■ **EXCERPTED DATA**:
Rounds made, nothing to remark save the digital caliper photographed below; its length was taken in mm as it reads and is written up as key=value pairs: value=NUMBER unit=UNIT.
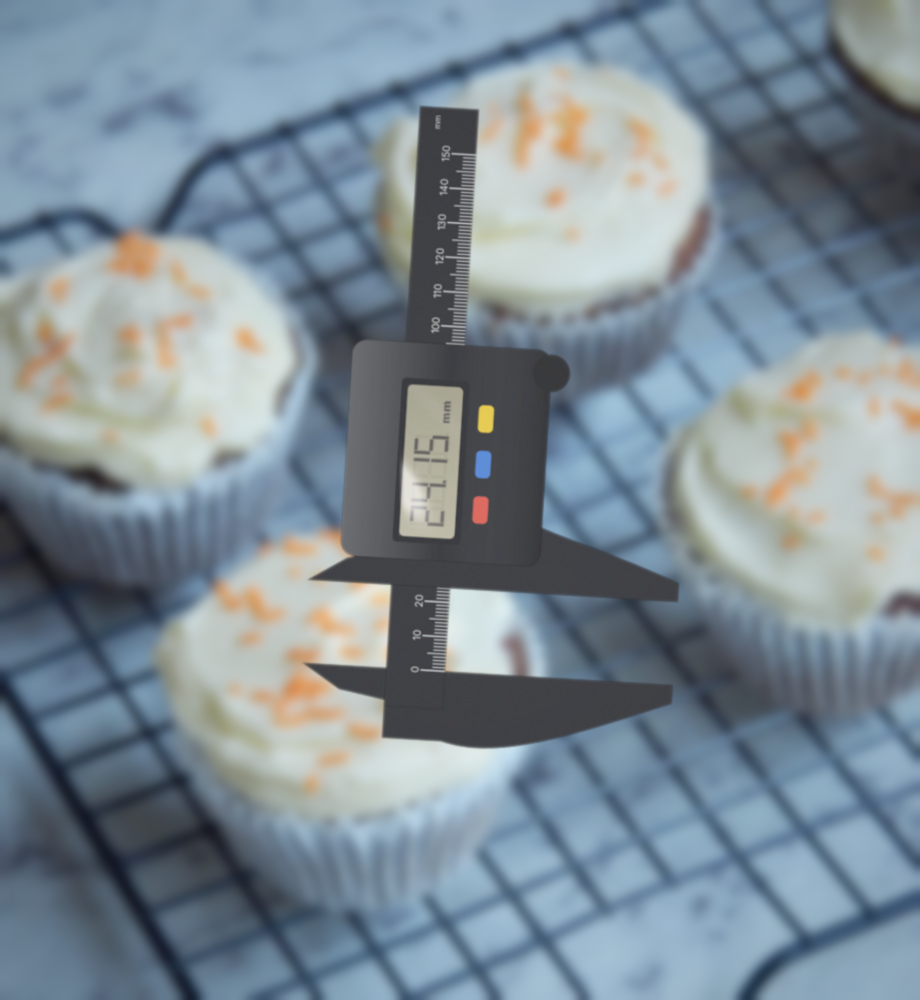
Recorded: value=24.15 unit=mm
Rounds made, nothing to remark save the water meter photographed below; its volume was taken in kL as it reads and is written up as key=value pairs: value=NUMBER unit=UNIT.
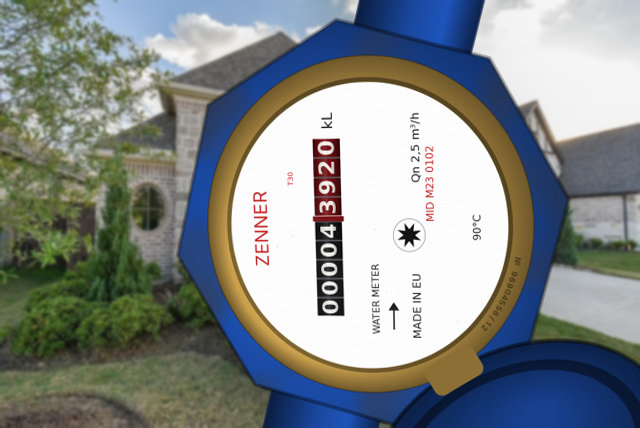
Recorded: value=4.3920 unit=kL
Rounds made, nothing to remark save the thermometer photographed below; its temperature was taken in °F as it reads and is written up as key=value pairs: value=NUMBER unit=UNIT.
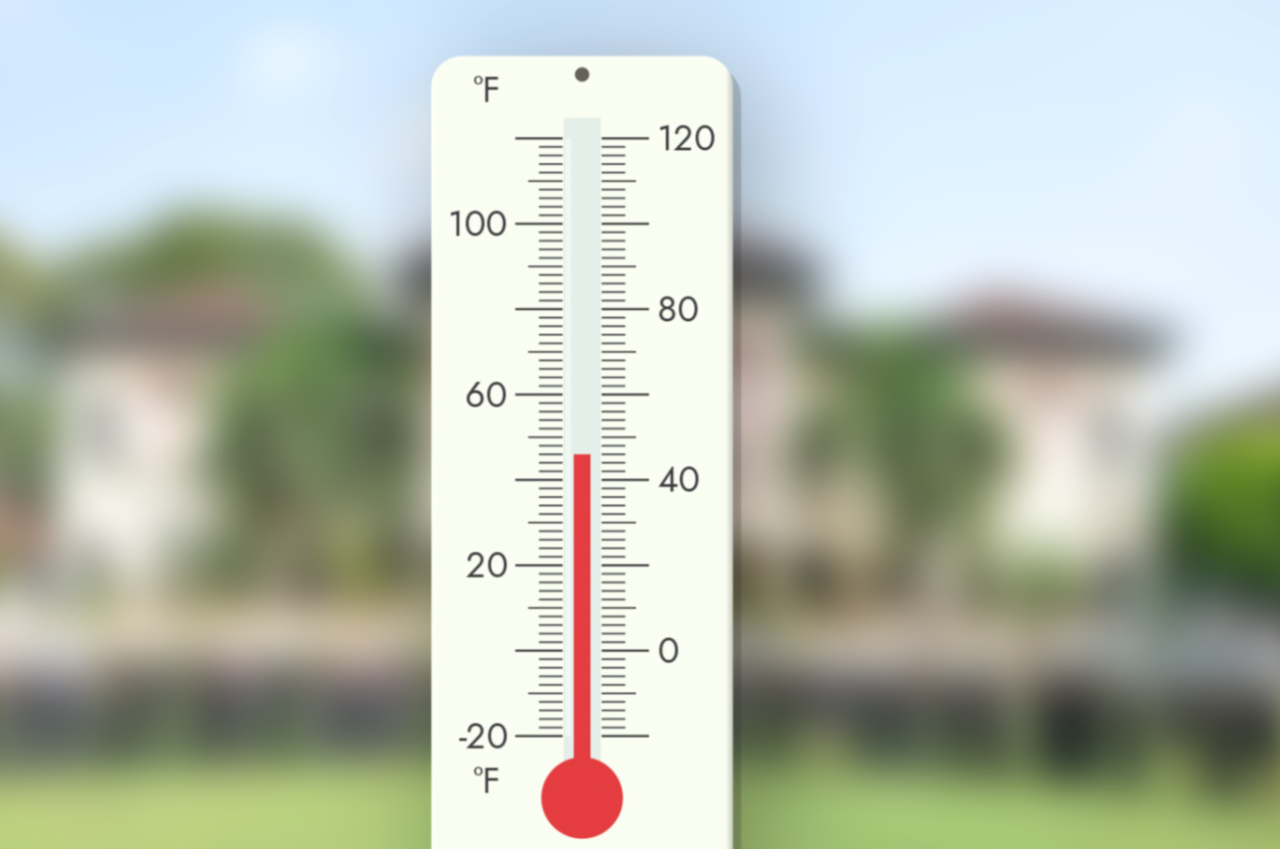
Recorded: value=46 unit=°F
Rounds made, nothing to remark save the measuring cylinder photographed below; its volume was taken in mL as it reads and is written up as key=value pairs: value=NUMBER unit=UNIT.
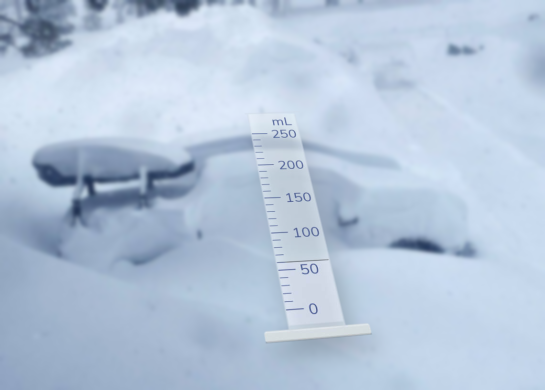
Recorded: value=60 unit=mL
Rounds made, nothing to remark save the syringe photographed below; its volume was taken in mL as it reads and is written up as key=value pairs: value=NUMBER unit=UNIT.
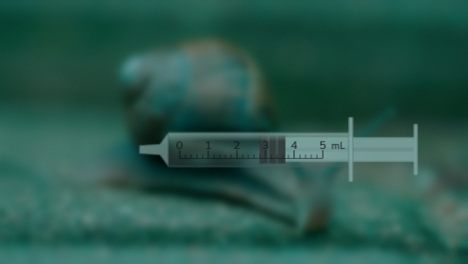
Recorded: value=2.8 unit=mL
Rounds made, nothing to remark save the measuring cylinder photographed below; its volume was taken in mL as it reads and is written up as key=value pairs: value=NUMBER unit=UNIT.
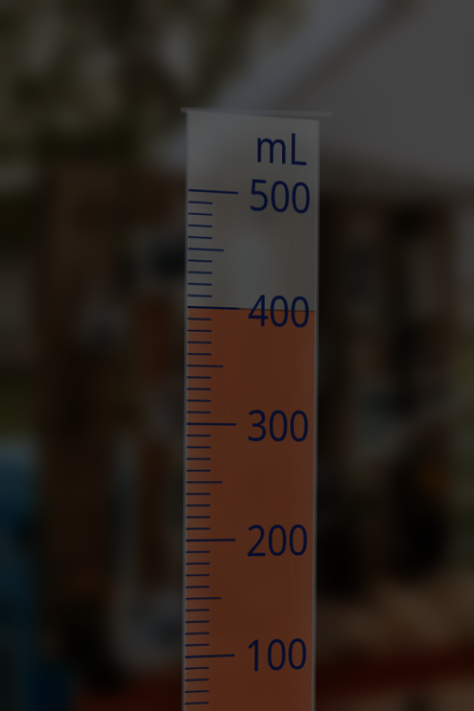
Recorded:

■ **HOW TO COMPLETE THIS TASK**:
Can you copy out all of the data above word for word, leaving out the pictures?

■ **OUTPUT**:
Rounds made, nothing to remark save the digital caliper photographed below; its length was taken in mm as it reads and is written up as key=value pairs: value=NUMBER unit=UNIT.
Recorded: value=24.15 unit=mm
Rounds made, nothing to remark save the water meter photographed below; its volume was taken in kL as it reads and is written up as key=value pairs: value=NUMBER unit=UNIT.
Recorded: value=4.3920 unit=kL
Rounds made, nothing to remark save the thermometer photographed below; its temperature was taken in °F as it reads and is written up as key=value pairs: value=NUMBER unit=UNIT.
Recorded: value=46 unit=°F
Rounds made, nothing to remark save the measuring cylinder photographed below; its volume was taken in mL as it reads and is written up as key=value pairs: value=NUMBER unit=UNIT.
Recorded: value=60 unit=mL
Rounds made, nothing to remark save the syringe photographed below; its volume was taken in mL as it reads and is written up as key=value pairs: value=NUMBER unit=UNIT.
Recorded: value=2.8 unit=mL
Rounds made, nothing to remark save the measuring cylinder photographed below; its volume was taken in mL as it reads and is written up as key=value pairs: value=NUMBER unit=UNIT.
Recorded:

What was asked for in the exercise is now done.